Os anos exilados também foram de estudos. Estudioso da língua grega e hebraica, ele escreveu contra o arianismo e a reconciliação com a heresia. Suas obras são escritas na forma de discursos proferidos diretamente a Constâncio e se dirigem ao imperador na segunda pessoa.
Após a morte de Constâncio e a ascensão de Juliano, o Apóstata, Lúcifer e outros bispos expatriados foram autorizados a retornar do exílio em 361 ou 362. No entanto, ele não se reconciliou com os ex-arianos.
Ele fundou os 'Luciferianos' para promover suas visões ortodoxas, uma seita que sobreviveu em remanescentes dispersos até o início do século 5º.
Seus seguidores afirmam que Lúcifer foi excomungado.
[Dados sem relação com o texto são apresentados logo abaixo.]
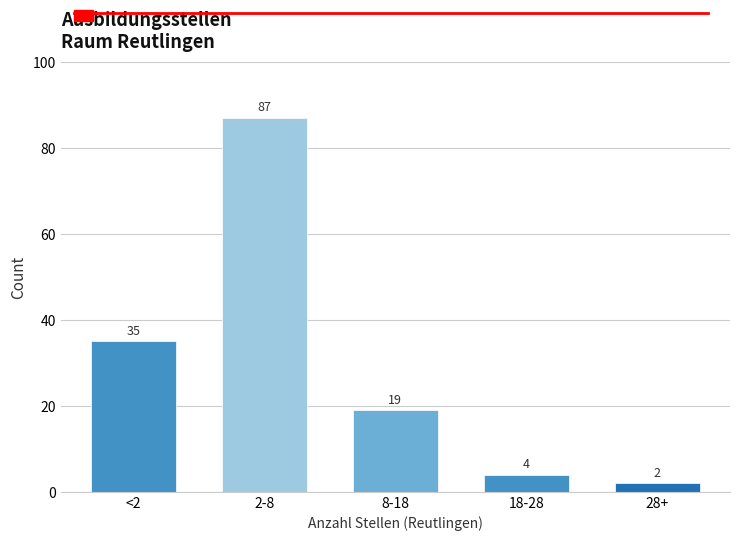

Reading right to left, list all the values displayed in this chart.

2	4	19	87	35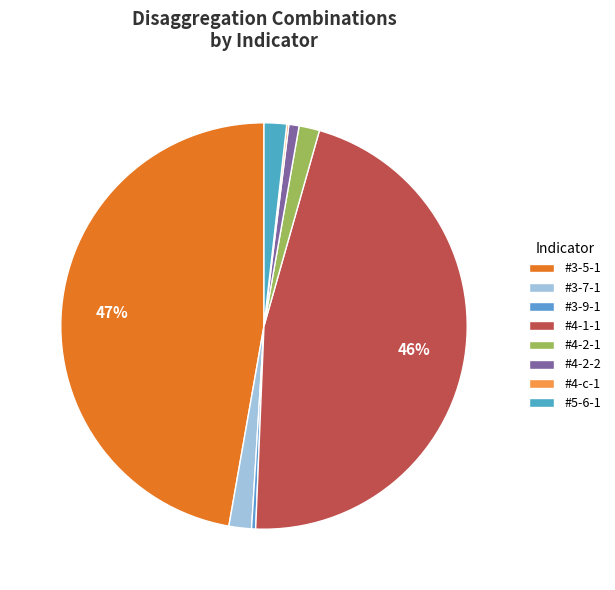

To the nearest percent, what is the combined percentage of #3-5-1 and #5-6-1?

49%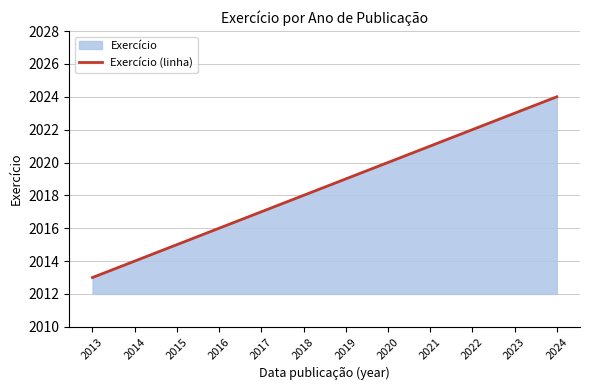

How many lines are shown in the chart?

1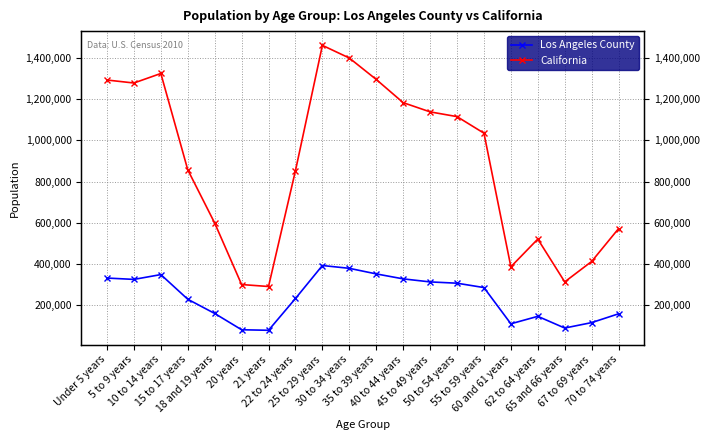

Rank the series at 35 to 39 years from lowest to highest value.

Los Angeles County, California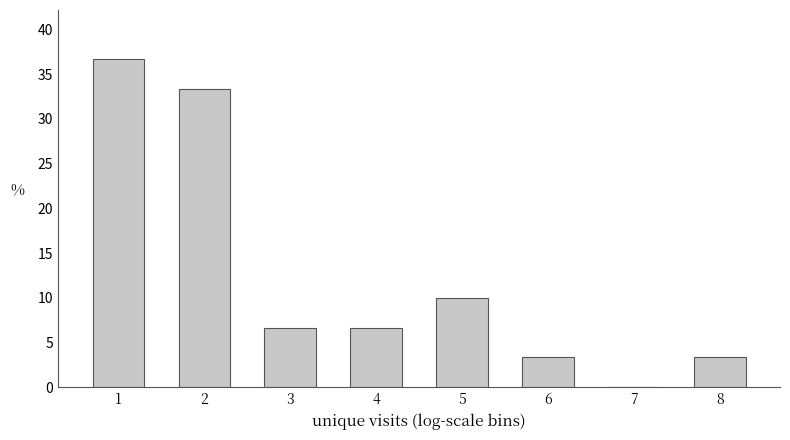

Reading left to right, what are all the values shown in this chart?

1=36.7	2=33.3	3=6.7	4=6.7	5=10.0	6=3.3	7=0.0	8=3.3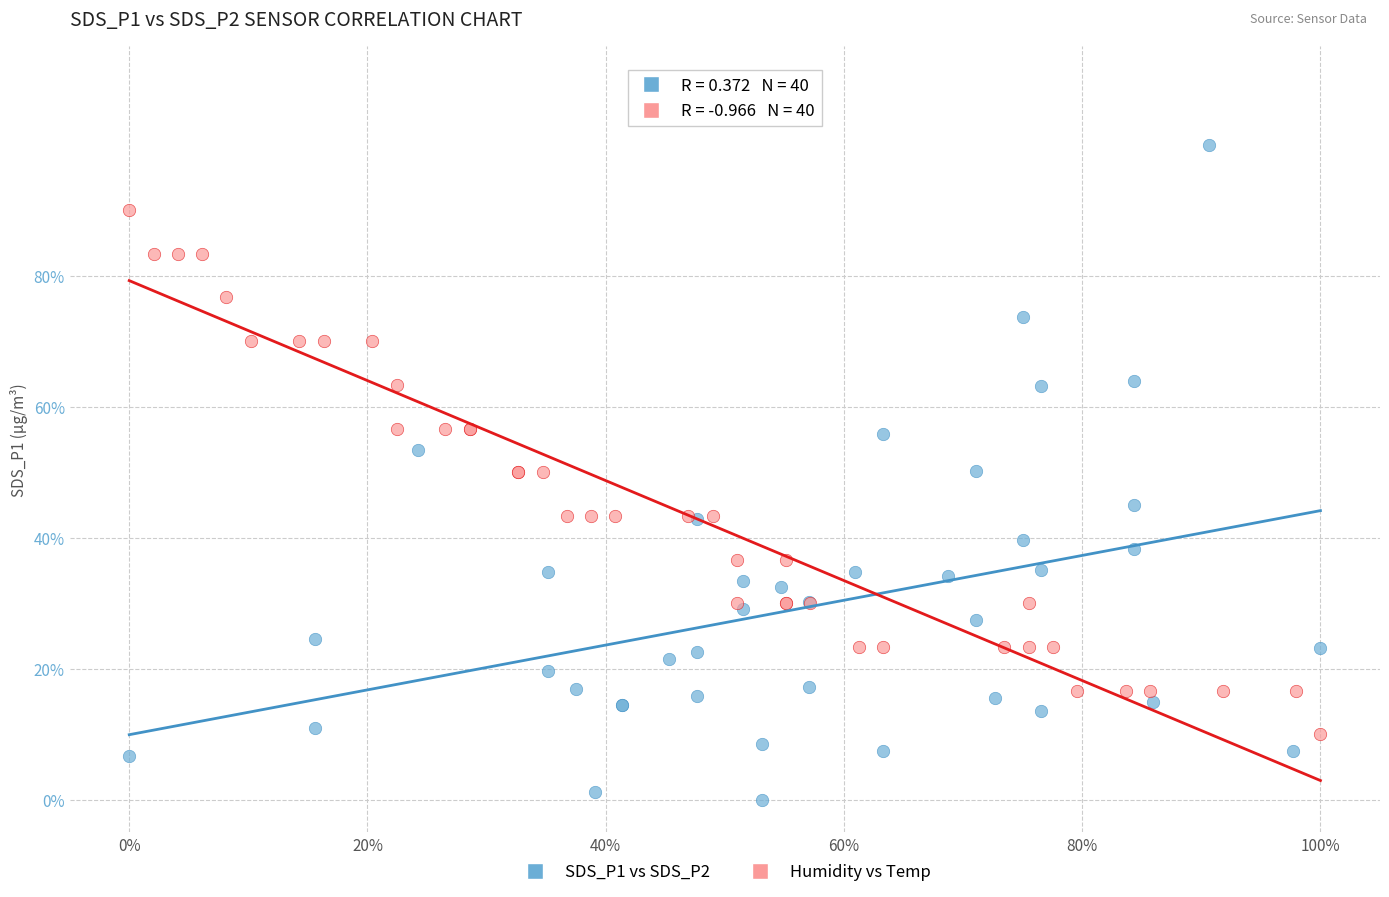

Which series reaches the minimum Y coordinate?

SDS_P1 vs SDS_P2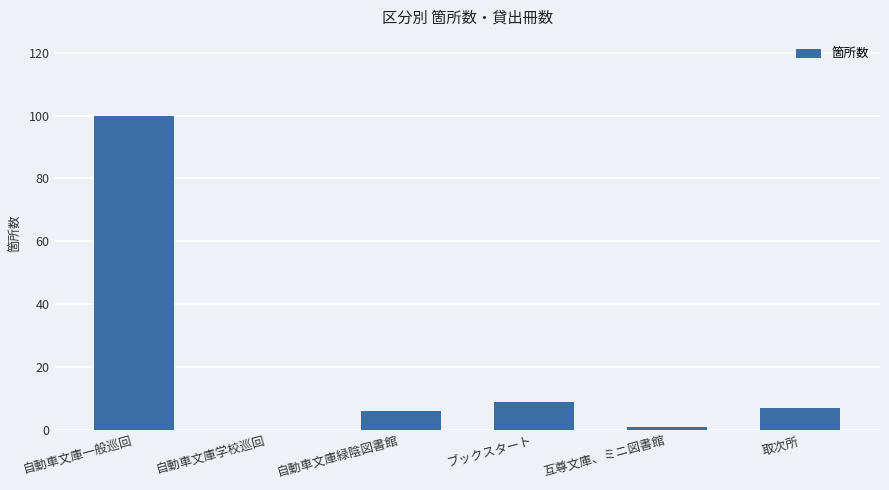

Reading left to right, transcribe all the data shown in this chart.

100	0	6	9	1	7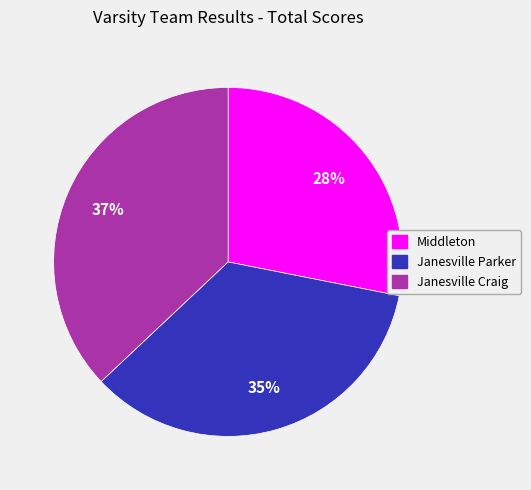

Is there any slice that represents more than half of the pie?

No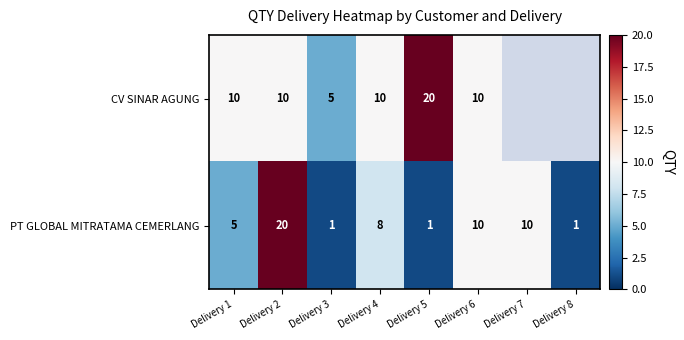

The PT GLOBAL MITRATAMA CEMERLANG series shows 35 at Delivery 2. True or false?

False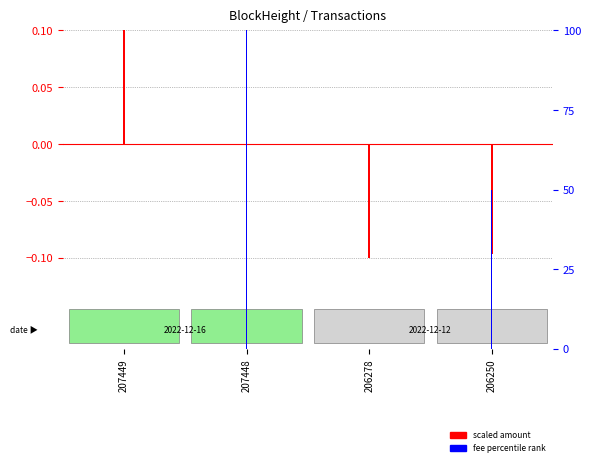

What is the spread (max minus min) of values at 206250?

50.1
Essa possibilidade é sugerida nos escritos de Ambrósio de Milão e Agostinho de Hipona.
Santo ou não?
Lúcifer é venerado como santo na Sardenha - há, inclusive, uma igreja dedicada ao religioso na região, na qual está enterrada Maria Josefina de Saboia, esposa de Luís 18.
No entanto, esse status é controverso. O teólogo britânico John Henry Blunt escreve que Lúcifer foi uma figura divergente até mesmo na Sardenha.
A Igreja de Cagliari celebrou a festa de São Lúcifer no dia 20 de maio. Dois arcebispos da Sardenha escreveram a favor e contra a santidade de Lúcifer. A Congregação da Inquisição impôs silêncio a ambas as partes e decretou que a veneração de Lúcifer deveria permanecer como estava. Os bollandistas defendem este decreto da Congregação, alegando que o Lúcifer em questão não é o autor do cisma, mas outro Lúcifer que sofreu o martírio na perseguição dos Vândalos.
John Henry Blunt em "Dicionário de Seitas, Heresias, Partidos Eclesiásticos e Escolas de Pensamento Religioso" (1874)
Em 1639, o arcebispo de Cagliari, monsenhor Ambrogio Machin, escreveu o "Defensio Sanctitatis beati Luciferi", uma obra em defesa da santidade de Lúcifer, mas fortemente contaminada pelo paroquialismo, tanto que foi ignorada pela historiografia posterior.
Posteriormente, o Papa Urbano 8º, pelo decreto de 20 de junho de 1641, ordenou a todos que se abstivessem de tratar em público da questão da santidade de Lúcifer e de condenar ou defender seu culto até nova decisão da Santa Sé, o que ainda não ocorreu.
O nome de Lúcifer também pesa na santidade ou não do religioso. Por mais que o significado seja "portador da luz" em latim e originalmente representasse o planeta Vênus, o nome foi relacionado ao diabo após interpretações controversas de passagens bíblicas, como Isaías 14:12 e Lucas 10.
Sendo assim, normalmente a Igreja evita menções a São Lúcifer, com o objetivo de se esquivar de mal-entendidos e polêmicas.
Há anos, por exemplo, circula um vídeo que alega que um "canto gregoriano" entoado no Vaticano exaltava Lúcifer (o diabo). Na realidade, porém, o cântico Exsultet, que inclui versos como "Flammas eius lucifer matutinus inveniat", traz a palavra no sentido original, como "portador da luz".